Botulism, which was first reported over a century ago, is caused by botulinum neurotoxins produced by Clostridium botulinum in seven immunological serotypes (A through G). The primary structures of a number of these BoNTs have been determined and are reviewed here, together with their gene structure and synthesis. The biological actions of BoNTs, which result in their ability to block neurotransmitter release have been the subject of intensive study, and in this review we discuss the binding of BoNTs to the cell surface as well as the mechanism of their intercellular action. The ability of BoNTs to block neurotransmitter release has been exploited in therapeutic applications to reduce muscle hyperactivity for the treatment of a variety of clinical conditions associated with involuntary muscle spasm and contractions. The advantages, limitations, and risks of these applications are discussed. Certain compounds provide some limited protection against BoNT. However, more effective protection has been obtained immunologically either by passive immunity (i.e., by administration of anti-BoNT Abs) or by immunization with inactivated toxin. More recently, excellent protection has been obtained by immunization with the receptor-binding region comprising the C-terminal (residues 860 to 1296) fragment (Hc) of the heavy chain of BoNT/A. Here we review the mapping of the epitopes on the Hc region of BoNT/A that are recognized by anti-BoNT/A Abs raised in horse, human, and mouse.
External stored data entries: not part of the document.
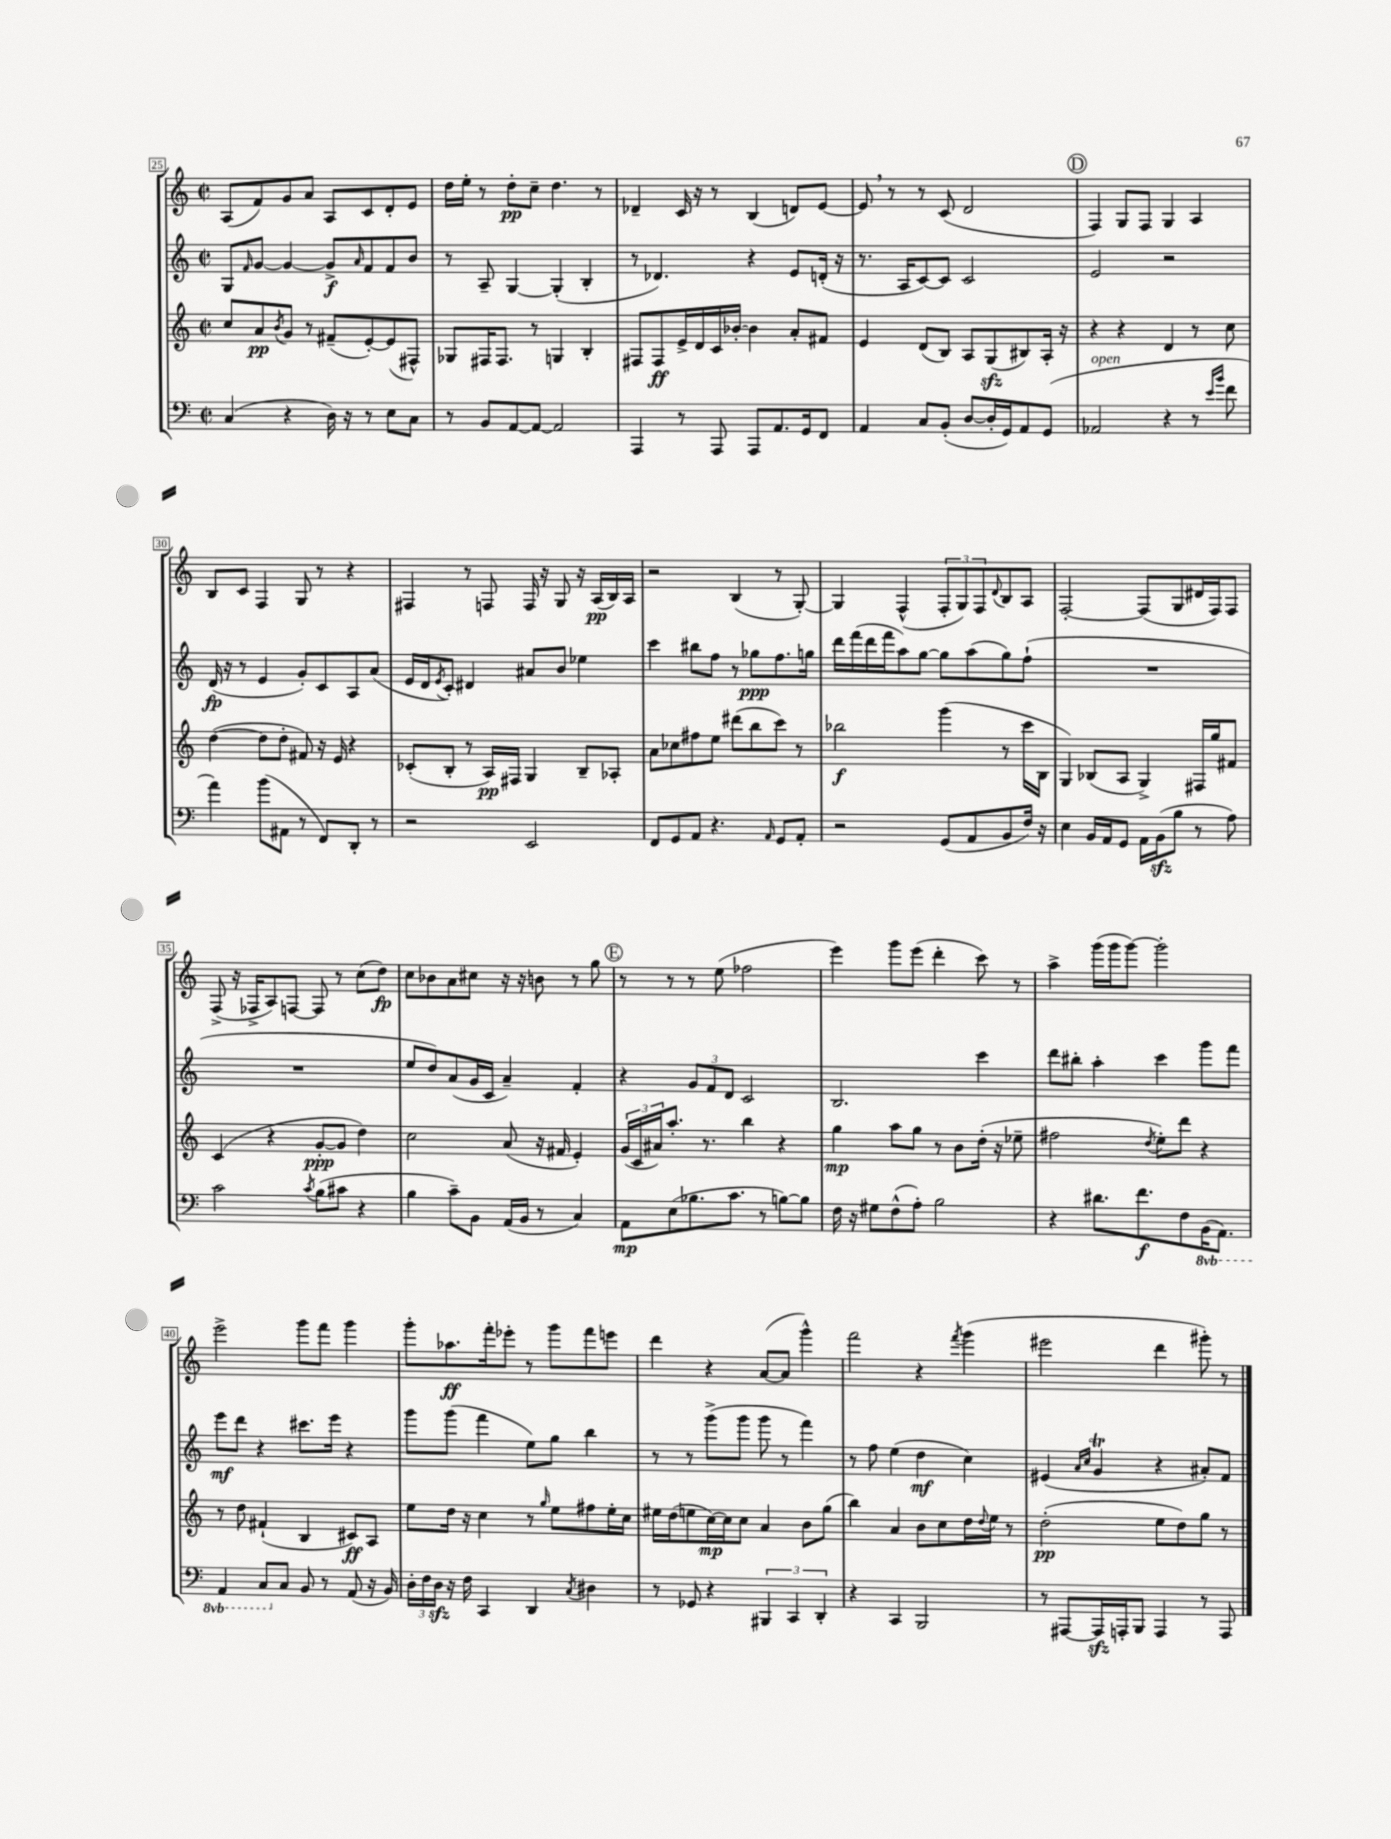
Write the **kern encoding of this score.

**kern	**kern	**kern	**kern
*staff4	*staff3	*staff2	*staff1
*clefF4	*clefG2	*clefG2	*clefG2
*k[]	*k[]	*k[]	*k[]
*M2/2	*M2/2	*M2/2	*M2/2
*met(c|)	*met(c|)	*met(c|)	*met(c|)
(4C	8cc	8G	(8A
.	.	16qqf	.
.	8a	[8g	8f)
.	8qb	.	.
4r	8g	4g_	8g
.	8r	.	8a
16D)	(8f#~	8g^]	8A
16r	.	.	.
.	.	16qqa	.
8r	[8e')	8f	8c
8E	(8e]	8f	8d'
8C	8F#^^)	8b	8e
=	=	=	=
8r	8G-	8r	16dd
.	.	.	16ee'
8BB	16F#	8A~	8r
.	8.F#	.	.
[8AA	.	[4G	8dd'
8AA_	8r	.	8cc~
2AA]	4G	(4G']	4.dd
.	4B'	4B'	.
.	.	.	8r
=	=	=	=
4AAA	8F#	8r	4d-~
.	8F#	4.d-)	.
8r	16e^	.	16c
.	16d	.	16r
8AAA	16c	.	8r
.	[16b-'	.	.
8AAA	4b-]	4r	(4B
8.AA	.	.	.
.	8a'	8e	8d)
16GG	.	.	.
8FF	8f#	(16d'	[8e
.	.	16r	.
=	=	=	=
4AA	4e	8.r	8e]
.	.	.	8r
.	.	16A	.
8C	(8d	[8c)	8r
(8BB'	8B)	8c]	(8c
[8D	8A	2c	2d
16D']	(8G	.	.
16GG)	.	.	.
8AA	8B#)	.	.
(8GG	16A'	.	.
.	16r	.	.
=	=	=	=
2AA-	4r	2e	4F)
.	4r	.	8G
.	.	.	8F
4r	4d	2r	4G
8r	8r	.	4A
16qqe	.	.	.
16qqb	.	.	.
8f	8cc	.	.
=	=	=	=
4a)	([4dd	(16d	8B
.	.	16r	.
.	.	8r	8c
(8b	8dd]	4e	4F
8AA#	8dd'	.	.
8r	8f#)	8g')	8G
8FF)	16r	8c	8r
.	16e	.	.
8DD'	4r	8A	4r
8r	.	(8a	.
=	=	=	=
2r	(8c-'	16e	4F#
.	.	16d	.
.	.	8qe	.
.	8B'	8c')	.
.	8r	4d#	8r
.	16A)	.	8F
.	16F#	.	.
2EE	4G	8a#	16F
.	.	.	16r
.	.	8b	8G
.	8B~	4ee-	16r
.	.	.	(16A
.	8A-'	.	16B)
.	.	.	16A
=	=	=	=
8FF	8a	4ccc	2r
8GG	8cc-	.	.
8AA	8ff#	8bb#	.
4.r	8ee	8ff	.
.	(8ddd#	8r	(4B
.	8bb	8gg-	.
16qqAA	.	.	.
8GG	8ccc)	8.ff	8r
8AA'	8r	.	[8G')
.	.	16gg	.
=	=	=	=
2r	2bb-	16ddd	4G]
.	.	(16fff	.
.	.	16ddd	.
.	.	16fff	.
.	.	8aa)	(4F^^
.	.	[8gg	.
(8GG	(4ggg	8gg]	12F'
.	.	.	12G)
8AA	.	(8aa	.
.	.	.	12F
.	.	.	8qqd
8BB	8r	8gg)	8B
16F)	16ccc	(8ff`	8A
16r	16B	.	.
=	=	=	=
4E	4G)	1r	[2F'
16BB	(8B-	.	.
16AA	.	.	.
8GG	8A	.	.
16AA	4G^)	.	(8F]
(16BB	.	.	.
8B	.	.	8G
8r	16F#	.	16d#
.	16gg	.	16F)
8A)	8f#	.	8F
=	=	=	=
2c	(4c	1r	(8F^
.	.	.	16r
.	.	.	16F-^
.	4r	.	8A)
.	.	.	[8F
8qc	.	.	.
(8B	[8g'	.	8F]
8c#	8g]	.	8r
4r	4dd)	.	(8cc
.	.	.	8dd)
=	=	=	=
4B	2cc	8ee	8cc
.	.	8dd)	8b-
8c~)	.	(8a	8a
8BB	.	16g	8cc#
.	.	16c	.
(16AA	(8a	4a~)	16r
16BB	.	.	16r
8r	16r	.	8b
.	16f#	.	.
4C)	4e')	4f'	8r
.	.	.	8gg
=	=	=	=
8AA	(24g	4r	8r
.	24c	.	.
.	24a#)	.	.
(8E	8.aa'	.	8r
8.B-	.	12g	8r
.	8.r	.	.
.	.	12f	.
.	.	.	(8ee
.	.	12d	.
8.c	.	.	.
.	4bb	2c	2ff-
8r	.	.	.
[8B)	4r	.	.
8B]	.	.	.
=	=	=	=
16F	4gg	2.B	4eee)
16r	.	.	.
8G#	.	.	.
(8F^^	8aa	.	8ggg
8A')	8gg	.	(8eee
2B	8r	.	4ddd'
.	8b	.	.
.	(16dd'	4ccc	8ccc)
.	16r	.	.
.	8ee-~	.	8r
=	=	=	=
4r	2ff#	8ddd	4aa^
.	.	8bb#'	.
8.d#	.	4aa'	(16ggg
.	.	.	16ggg
.	.	.	[8ggg)
8.f	.	.	.
.	8qdd	.	.
.	8ee')	4ccc	2ggg']
8F	8ddd	.	.
(16BBB	4r	8ggg	.
8.AAA)	.	.	.
.	.	8fff	.
=	=	=	=
4AAA	8r	8eee	2eee^
.	8dd	8ddd	.
8CC	(4f#`	4r	.
8C	.	.	.
8BB	4B	8.ccc#	8ggg
8r	.	.	8fff
.	.	16eee	.
(8AA	8c#)	4r	4ggg
16r	8A	.	.
16BB)	.	.	.
=	=	=	=
24D'	8ee	8ggg	8ggg'
24F	.	.	.
24D	.	.	.
16r	16dd	(8ggg	8.aa-
16F	16r	.	.
4CC	4cc	4fff	.
.	.	.	16fff'
.	.	.	8eee-'
4DD	8r	8ee)	8r
.	16qqgg	.	.
.	8ee	8gg	8ggg
8qC	.	.	.
4D#	8ff#	4bb	8fff
.	16ee'	.	8eee
.	16cc	.	.
=	=	=	=
8r	16ee#	8r	4ddd
.	(16dd	.	.
8GG-	8ee	8r	.
4r	[16cc)	(8ggg^	4r
.	16cc]	.	.
.	8cc	8ggg	.
6BBB#	4a	8ggg	([8a
.	.	8r	8a]
6CC	.	.	.
.	8b	4fff)	4ggg^^)
6DD'	.	.	.
.	(8gg	.	.
=	=	=	=
4r	4bb)	8r	2fff
.	.	8ff	.
4CC	4a	(4ee	.
2BBB	8b	4dd	4r
.	8cc	.	.
.	.	.	8qfff
.	16dd	4cc)	(4ggg
.	8qqdd	.	.
.	16ee	.	.
.	8r	.	.
=	=	=	=
8r	(2dd'	(4e#	2eee#
[8AAA#	.	.	.
.	.	16qqa	.
.	.	16qqcc	.
16AAA#]	.	4g	.
16AAA'	.	.	.
8BBB	.	.	.
4AAA	8ee	4r	4ddd
.	8dd)	.	.
8r	8gg	8a#')	8ggg#')
8AAA	8r	8f	8r
==	==	==	==
*-	*-	*-	*-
The epitopes on the Hc that are recognized by anti-Hc Abs and by Hc-primed T lymphocytes were mapped in two mouse strains [BALB/c (H-2d) and SJL (H-2s)]. The peptides, which contain Ab or T cell epitopes (or both) on the Hc, were used as immunogens in BALB/c and SJL mice and we identified those peptides whose Ab and/or T-cell response cross-react with Hc. Identification of these peptides is an important first step in the intricate requirements for the design of a synthetic vaccine.